Send a prompt and request completion tokens like this:
curl http://localhost:2242/v1/completions \
-H "Content-Type: application/json" \
-d '{
"model": "meta-llama/Meta-Llama-3.1-8B-Instruct",
"prompt": "Once upon a time",
"max_tokens": 128,
"temperature": 1.1,
"min_p": 0.1
}' | jq .
WARNING
These curl commands assume you have jq
installed to prettify the output JSON in the terminal.
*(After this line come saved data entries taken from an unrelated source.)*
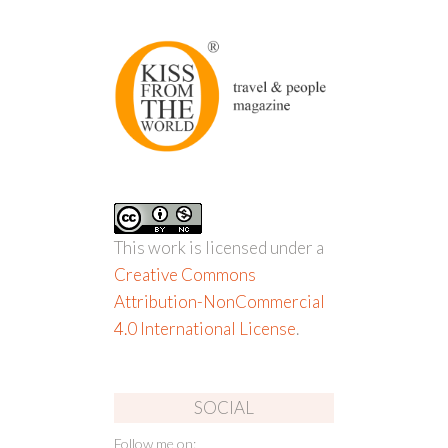
This work is licensed under a
Creative Commons
Attribution-NonCommercial
4.0 International License
.
SOCIAL
Follow me on:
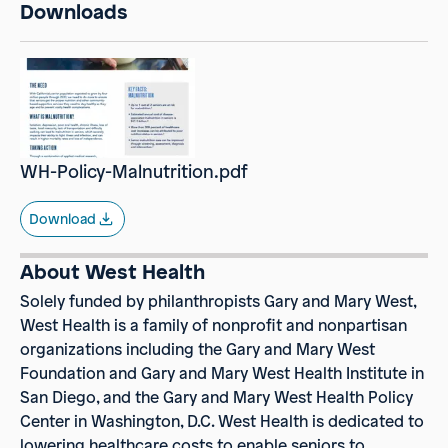
Downloads
WH-Policy-Malnutrition.pdf
Download
About West Health
Solely funded by philanthropists Gary and Mary West,
West Health
is a family of nonprofit and nonpartisan
organizations including the Gary and Mary West
Foundation and Gary and Mary West Health Institute in
San Diego, and the Gary and Mary West Health Policy
Center in Washington, D.C. West Health is dedicated to
lowering healthcare costs to enable seniors to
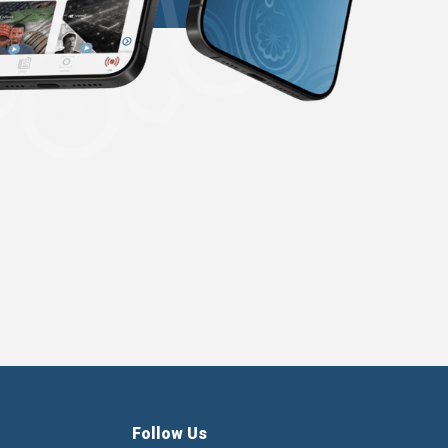
Follow Us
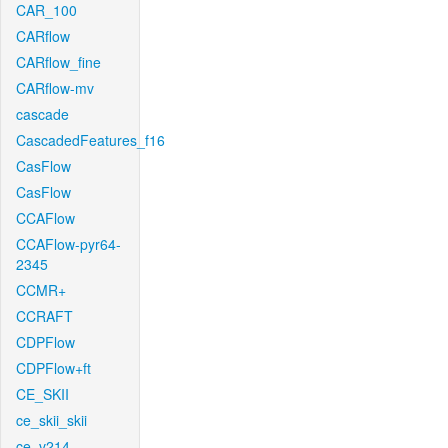
CAR_100
CARflow
CARflow_fine
CARflow-mv
cascade
CascadedFeatures_f16
CasFlow
CasFlow
CCAFlow
CCAFlow-pyr64-
2345
CCMR+
CCRAFT
CDPFlow
CDPFlow+ft
CE_SKII
ce_skii_skii
ce_v214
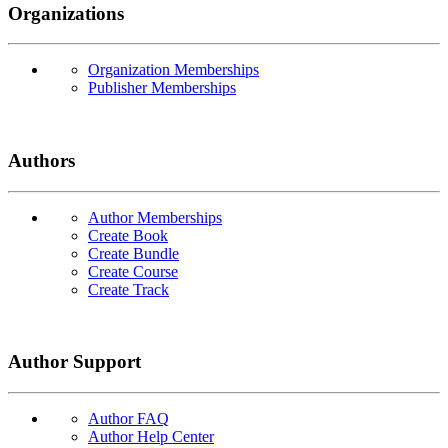
Organizations
Organization Memberships
Publisher Memberships
Authors
Author Memberships
Create Book
Create Bundle
Create Course
Create Track
Author Support
Author FAQ
Author Help Center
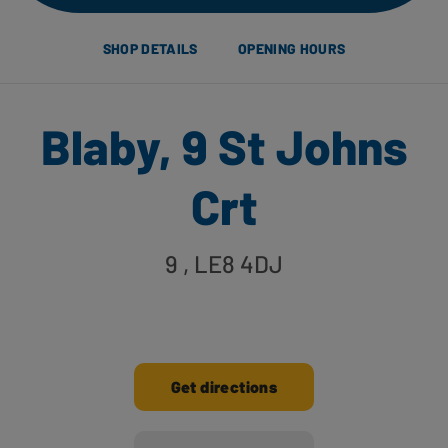
SHOP DETAILS
OPENING HOURS
Blaby, 9 St Johns
Crt
9
, LE8 4DJ
Get directions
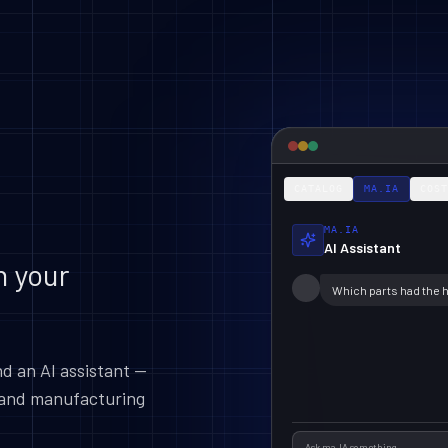
CATALOG
MA.IA
COST
MA.IA
AI Assistant
n your
Which parts had the 
nd an AI assistant —
g and manufacturing
Ask ma.IA something...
If you don't wish to install it, or don't have it installed already, please remove the | jq .
at the end of each command.
You can also use the endpoints via the openai
python library:
from openai import OpenAI
openai_api_key = "EMPTY"
openai_api_base = "http://localhost:2242/v1"
client = OpenAI(
api_key=openai_api_key,
base_url=openai_api_base,
)
completion = client.completions.create(
model="meta-llama/Meta-Llama-3.1-8B-Instruct",
prompt="Once upon a time",
temperature=1.1,
extra_body={"min_p": 0.1}
)
print("Completion result:", completion)
Offline Batched Inference
You can use Aphrodite to process large datasets, or generate large amounts of data using a list of inputs.
To get started, first import the LLM
and SamplingParams
modules from Aphrodite. LLM
is used to create a model object, and SamplingParams
is used to define the sampling parameters to use for the requests.
from aphrodite import LLM, SamplingParams
Then you can define your prompt list and sampling params. For the sake of simplicity, we won't load a dataset but rather define a few hardcoded prompts here:
prompts = [
"Once upon a time",
"A robot may hurt a human if",
"To get started with HF transformers,"
]
sampling_params = SamplingParams(temperature=1.1, min_p=0.1)
Now, initialize the engine using the LLM
class with your model of choice. We will use Meta-Llama-3.1-8B-Instruct on 2 GPUs for this example.
llm = LLM(model="meta-llama/Meta-Llama-3.1-8B-Instruct", tensor_parallel_size=2)
The LLM
class has a generate()
method that we can use now. It adds the input prompts to the engine's waiting queue and executes them to generate outputs with high throughput, in parallel. The outputs are returned as a list of RequestOutput
objects, which include all the output tokens.
outputs = llm.generate(prompts, sampling_params)
for output in outputs:
prompt = output.prompt
generated_text = output.outputs[0].text
print(f"Prompt: {prompt!r},\nGenerated text: {generated_text!r}")
Please view the examples/ directory for a full list of examples, for various different use-cases.